Финская оборона на Карельском перешейке была построена в три линии. Первая линия проходила примерно по старой советско-финской границе. Вторая линия проходила по более выгодной для ведения оборонительных боев местности. Она пересекала перешеек практически по прямой линии от Метсякюля на Финском заливе до Тайпале на Ладожском озере. Третья линия проходила от Выборга до Антреа, а также вдоль северного берега реки и озера Вуокса до Тайпале. Она также была развернута на выгодной для обороны местности, но была недостаточно оборудована в инженерном отношении, так как соответствующие работы там не начинались до ноября 1943 г. За последней, третьей линией обороны был развернут так называемый Московский рубеж, который проходил по границе с Советским Союзом 1940 г. Далее начиналась территория Финляндии. На этом рубеже имелось некоторое количество бетонных укреплений и строились новые, однако местность там не давала оборонявшимся естественных преимуществ. Поэтому Московский рубеж предполагалось использовать только при необходимости оказать противнику последнее отчаянное сопротивление.
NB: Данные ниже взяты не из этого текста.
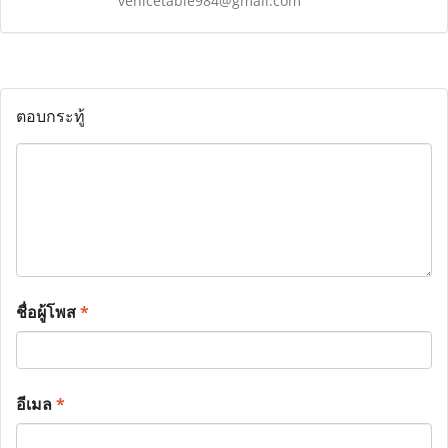
venicetable984@gmail.com
ตอบกระทู้
ชื่อผู้โพส
*
อีเมล
*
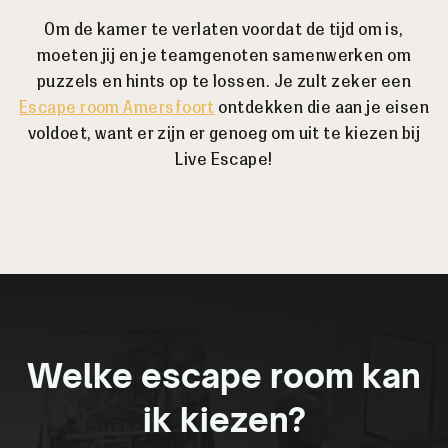
Om de kamer te verlaten voordat de tijd om is,
moeten jij en je teamgenoten samenwerken om
puzzels en hints op te lossen. Je zult zeker een
Escape room Amersfoort
ontdekken die aan je eisen
voldoet, want er zijn er genoeg om uit te kiezen bij
Live Escape!
Welke escape room kan
ik kiezen?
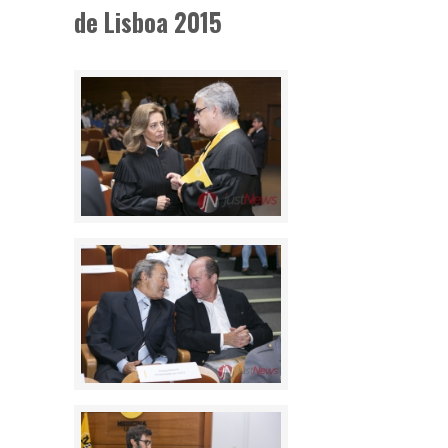
de Lisboa 2015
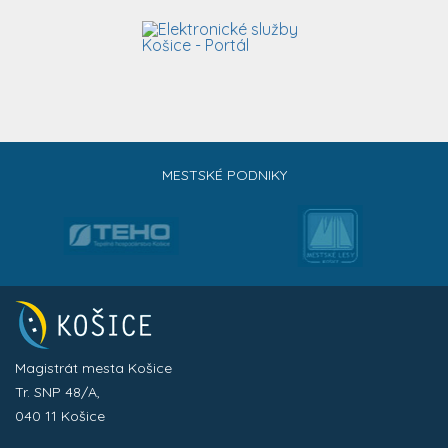
MESTSKÉ PODNIKY
Magistrát mesta Košice
Tr. SNP 48/A,
040 11 Košice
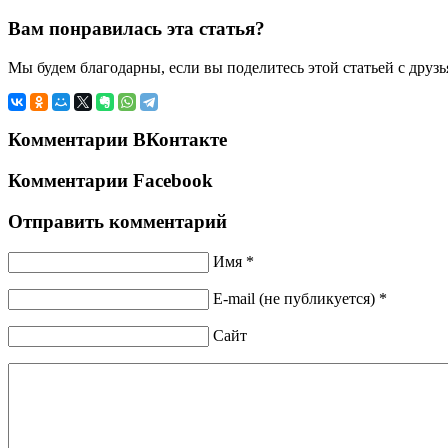
Вам понравилась эта статья?
Мы будем благодарны, если вы поделитесь этой статьей с друз
Комментарии ВКонтакте
Комментарии Facebook
Отправить комментарий
Имя *
E-mail (не публикуется) *
Сайт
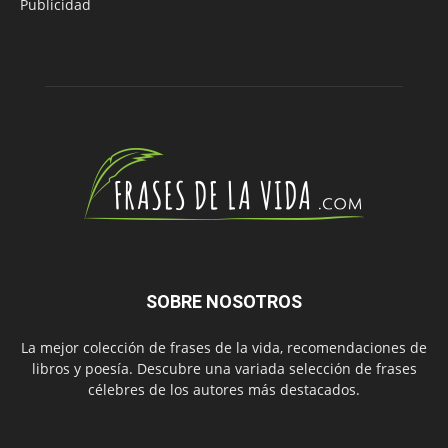
Publicidad
SOBRE NOSOTROS
La mejor colección de frases de la vida, recomendaciones de
libros y poesía. Descubre una variada selección de frases
célebres de los autores más destacados.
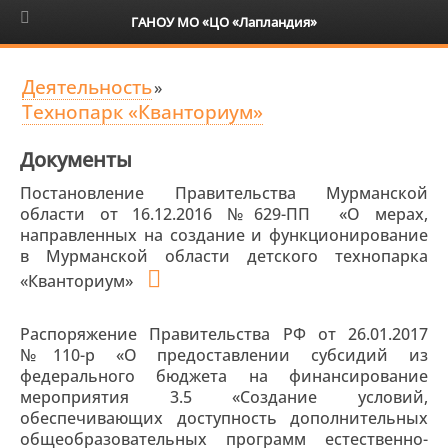
6+
ГАНОУ МО «ЦО «Лапландия»
Деятельность
»
Технопарк «Кванториум»
Документы
Постановление Правительства Мурманской
области от 16.12.2016 №629-ПП «О мерах,
направленных на создание и функционирование
в Мурманской области детского технопарка
«Кванториум»
Распоряжение Правительства РФ от 26.01.2017
№110-р «О предоставлении субсидий из
федерального бюджета на финансирование
мероприятия 3.5 «Создание условий,
обеспечивающих доступность дополнительных
общеобразовательных программ естественно-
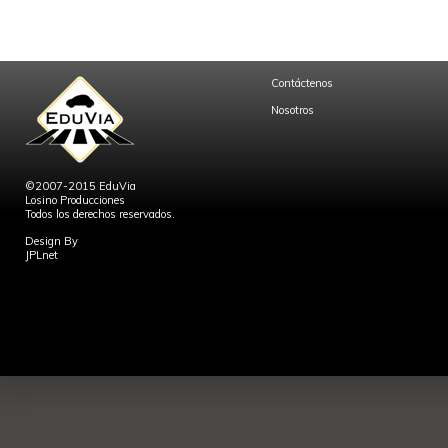
Contáctenos
Nosotros
©2007-2015 EduVia
Losino Producciones
Todos los derechos reservados.
Design By
JPLnet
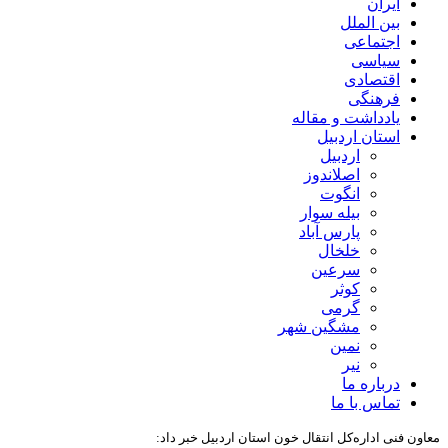
ایران
بین الملل
اجتماعی
سیاسی
اقتصادی
فرهنگی
یادداشت و مقاله
استان اردبیل
اردبیل
اصلاندوز
انگوت
بیله سوار
پارس آباد
خلخال
سرعین
کوثر
گرمی
مشگین شهر
نمین
نیر
درباره ما
تماس با ما
معاون فنی اداره‌کل انتقال خون استان اردبیل خبر داد:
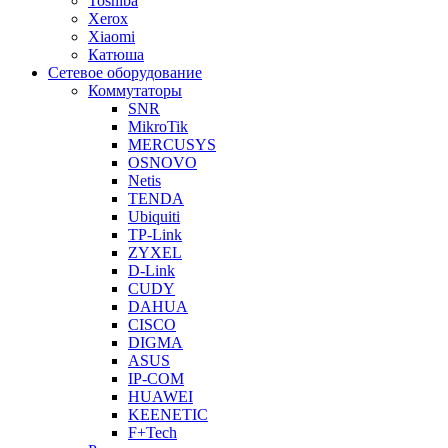
Toshiba
Xerox
Xiaomi
Катюша
Сетевое оборудование
Коммутаторы
SNR
MikroTik
MERCUSYS
OSNOVO
Netis
TENDA
Ubiquiti
TP-Link
ZYXEL
D-Link
CUDY
DAHUA
CISCO
DIGMA
ASUS
IP-COM
HUAWEI
KEENETIC
F+Tech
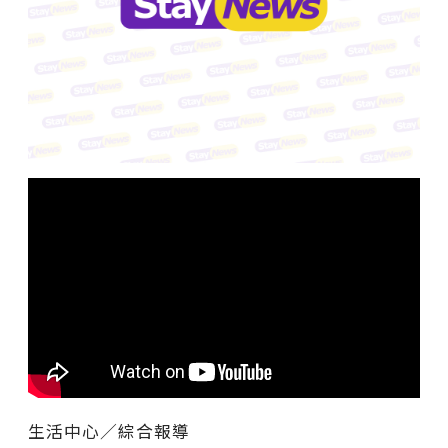
生活中心∕綜合報導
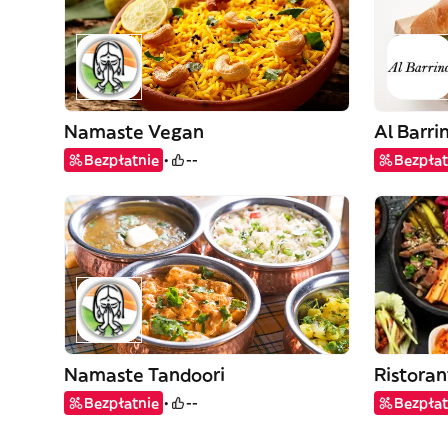
Namaste Vegan
Al Barri
Bezpłatnie
--
Bezpłat
Namaste Tandoori
Ristoran
Bezpłatnie
--
Bezpłat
Немецкие военные давно сомневались в стойкости финских войск в обороне. Еще в феврале, а затем и в июне 1943 г. Э. Дитль заявлял, что финская армия не способна выдержать мощный натиск советских войск. Он подчеркивал, что финские солдаты превосходят немцев в боях в лесистой местности и легче переносят трудности северного климата и местности. Однако они предпочитают избегать участия в длительных боях. В июле 1944 г., после того как советское наступление достигло своего пика, представитель ОКВ в финской армии сделал вывод, что неудачи финских войск, по крайней мере частично, можно объяснить недостаточной подготовкой солдат и пренебрежением к инженерному оборудованию местности. Кроме того, он добавил, что до 10 июня финны не ожидали советского наступления. Более того, до русского прорыва, который отрезвил их, финны имели тенденцию к недооценке противника, вызванную их опытом зимней войны (30 ноября 1939 г. – 13 марта 1940 г.) и кампании 1941 г. В критических замечаниях немцев отчетливо чувствовался оттенок горького удовлетворения, поскольку они сами долгое время не встречали со стороны финских союзников полного понимания тех трудностей, которые сами немцы испытывали на Восточном фронте.